TRACE addresses a fundamental challenge in training AI agents using reinforcement learning with verifiable rewards: the inefficiency of rollout sampling when reward signals lack sufficient contrast to guide policy updates. Traditional approaches allocate computational budgets only at the prompt level, missing optimization opportunities within multi-turn reasoning sequences. This paper extends budget allocation to intermediate prefixes within tree-structured rollouts, enabling more granular control over where the model explores different action paths.
The technical contribution centers on recognizing that different decision points in a reasoning chain carry varying informativeness for policy learning.

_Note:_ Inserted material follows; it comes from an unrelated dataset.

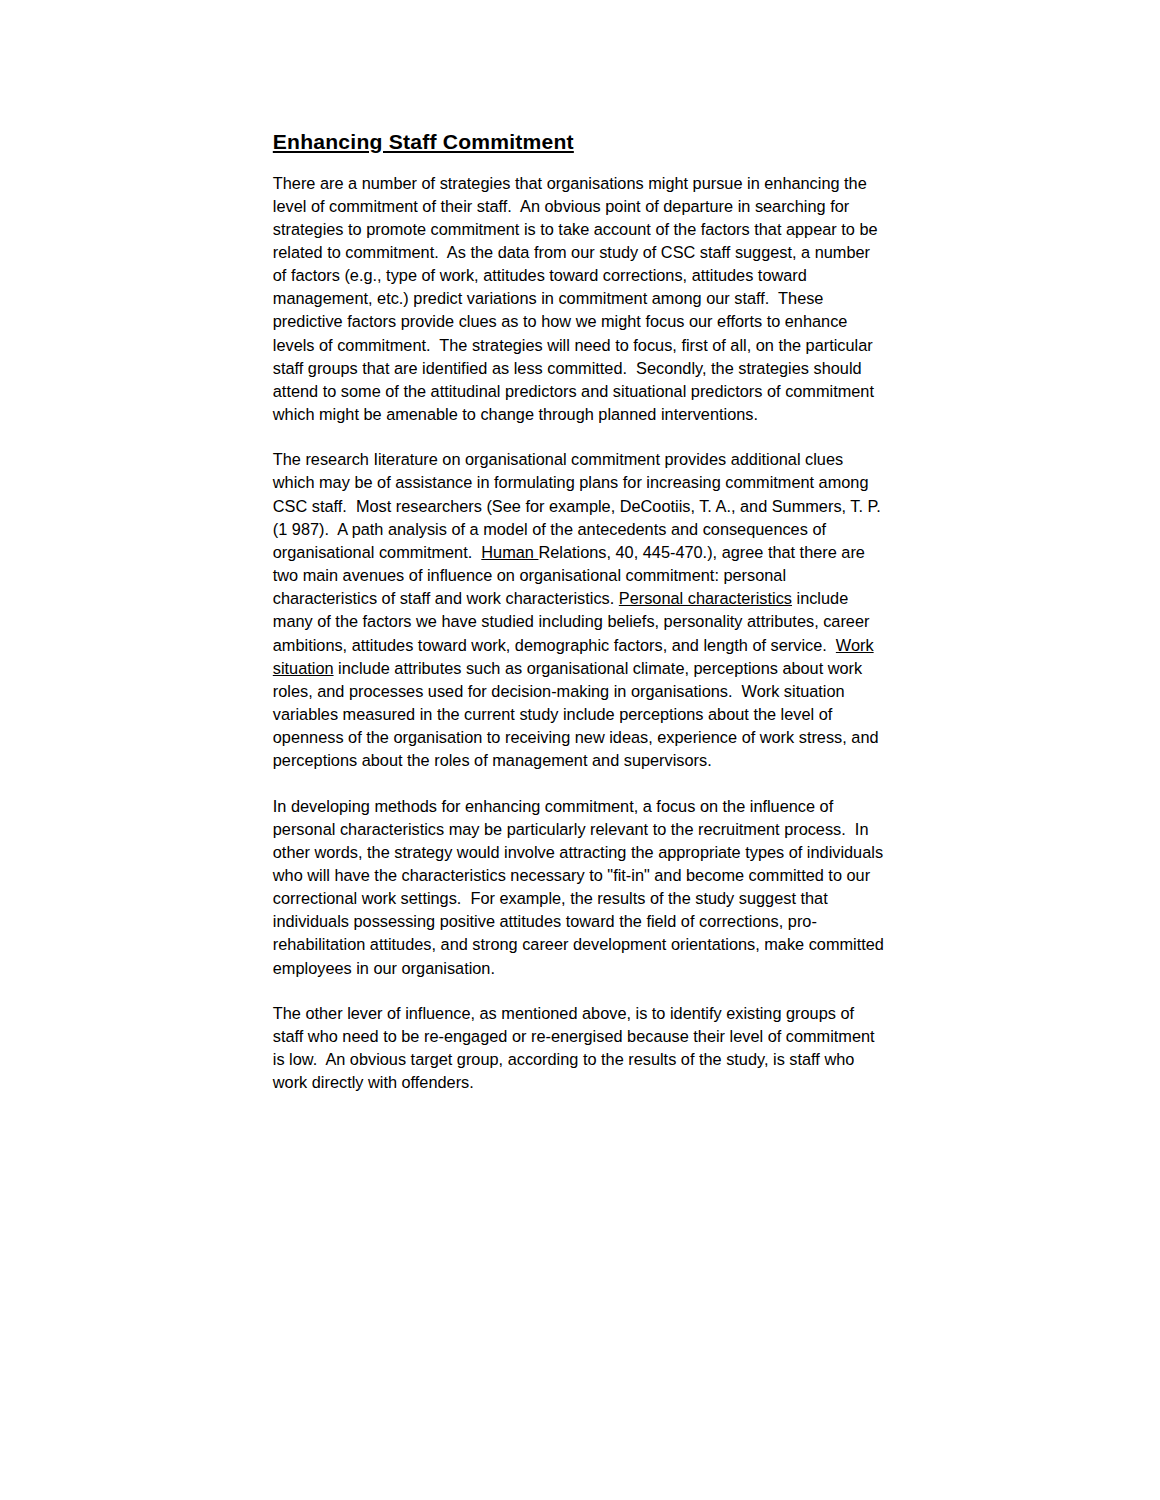Enhancing Staff Commitment
There are a number of strategies that organisations might pursue in enhancing the level of commitment of their staff. An obvious point of departure in searching for strategies to promote commitment is to take account of the factors that appear to be related to commitment. As the data from our study of CSC staff suggest, a number of factors (e.g., type of work, attitudes toward corrections, attitudes toward management, etc.) predict variations in commitment among our staff. These predictive factors provide clues as to how we might focus our efforts to enhance levels of commitment. The strategies will need to focus, first of all, on the particular staff groups that are identified as less committed. Secondly, the strategies should attend to some of the attitudinal predictors and situational predictors of commitment which might be amenable to change through planned interventions.
The research Iiterature on organisational commitment provides additional clues which may be of assistance in formulating plans for increasing commitment among CSC staff. Most researchers (See for example, DeCootiis, T. A., and Summers, T. P. (1 987). A path analysis of a model of the antecedents and consequences of organisational commitment. Human Relations, 40, 445-470.), agree that there are two main avenues of influence on organisational commitment: personal characteristics of staff and work characteristics. Personal characteristics include many of the factors we have studied including beliefs, personality attributes, career ambitions, attitudes toward work, demographic factors, and length of service. Work situation include attributes such as organisational climate, perceptions about work roles, and processes used for decision-making in organisations. Work situation variables measured in the current study include perceptions about the level of openness of the organisation to receiving new ideas, experience of work stress, and perceptions about the roles of management and supervisors.
In developing methods for enhancing commitment, a focus on the influence of personal characteristics may be particularly relevant to the recruitment process. In other words, the strategy would involve attracting the appropriate types of individuals who will have the characteristics necessary to "fit-in" and become committed to our correctional work settings. For example, the results of the study suggest that individuals possessing positive attitudes toward the field of corrections, pro-rehabilitation attitudes, and strong career development orientations, make committed employees in our organisation.
The other lever of influence, as mentioned above, is to identify existing groups of staff who need to be re-engaged or re-energised because their level of commitment is low. An obvious target group, according to the results of the study, is staff who work directly with offenders.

By modeling each ReAct-style thought-action-observation turn as a distinct node, TRACE uses a shared predictor to estimate which anchors—both initial prompts and intermediate prefixes—are most likely to generate diverse terminal outcomes. This selective allocation concentrates computational resources where they maximize learning signal rather than distributing them uniformly across all possible continuations.
For the AI development community, TRACE represents progress toward sample-efficient agentic RL, reducing the computational overhead of training reasoning-capable models. The 2.8-point improvement on Multi-Hop QA demonstrates practical gains on semantic reasoning tasks where agents must synthesize information across multiple steps. This efficiency gains matter substantially given the rising computational costs of frontier model training.
The framework's generalizability across different prompt and prefix types suggests applicability beyond the tested benchmarks. Future work likely explores scaling TRACE to longer-horizon tasks and integrating it with other efficiency improvements in agentic training pipelines.
- →TRACE optimizes reinforcement learning efficiency by allocating rollout budget to both prompt roots and intermediate decision points within multi-turn agent trajectories.
- →The framework uses adaptive tree-structured rollouts guided by a shared success probability predictor to identify high-informativeness anchors for sampling.
- →Empirical results show 2.8-point accuracy improvements on Multi-Hop QA benchmarks while maintaining equivalent computational sampling budgets.
- →The approach addresses the low-variance feedback problem in outcome-only reward structures by enriching reward contrast through selective prefix-level exploration.
- →TRACE demonstrates potential for improving sample efficiency in training reasoning-capable language models at reduced computational cost.